Supplied data
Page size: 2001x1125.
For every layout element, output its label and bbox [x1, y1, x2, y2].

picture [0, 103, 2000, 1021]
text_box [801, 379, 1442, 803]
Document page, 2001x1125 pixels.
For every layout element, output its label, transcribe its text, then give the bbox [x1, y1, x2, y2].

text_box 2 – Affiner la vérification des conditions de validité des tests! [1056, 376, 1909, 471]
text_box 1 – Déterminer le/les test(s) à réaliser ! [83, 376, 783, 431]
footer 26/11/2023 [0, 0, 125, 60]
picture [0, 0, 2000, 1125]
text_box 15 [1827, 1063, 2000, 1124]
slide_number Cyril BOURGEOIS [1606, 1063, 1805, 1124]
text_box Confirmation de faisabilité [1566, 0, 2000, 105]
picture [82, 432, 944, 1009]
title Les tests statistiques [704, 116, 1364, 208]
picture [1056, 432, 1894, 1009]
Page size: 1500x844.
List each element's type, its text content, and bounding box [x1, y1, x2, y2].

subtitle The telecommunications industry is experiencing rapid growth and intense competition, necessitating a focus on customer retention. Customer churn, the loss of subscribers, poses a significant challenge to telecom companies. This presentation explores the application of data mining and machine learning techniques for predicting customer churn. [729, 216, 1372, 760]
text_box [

Directions for this task
Please give back only the lines starting with the one that contains "Page size: 1500x844." and ending with the last line of the listing, retyped exactly.

Solution for this task
Page size: 1500x844.
List each element's type, its text content, and bounding box [x1, y1, x2, y2].

subtitle The telecommunications industry is experiencing rapid growth and intense competition, necessitating a focus on customer retention. Customer churn, the loss of subscribers, poses a significant challenge to telecom companies. This presentation explores the application of data mining and machine learning techniques for predicting customer churn. [729, 216, 1372, 760]
text_box [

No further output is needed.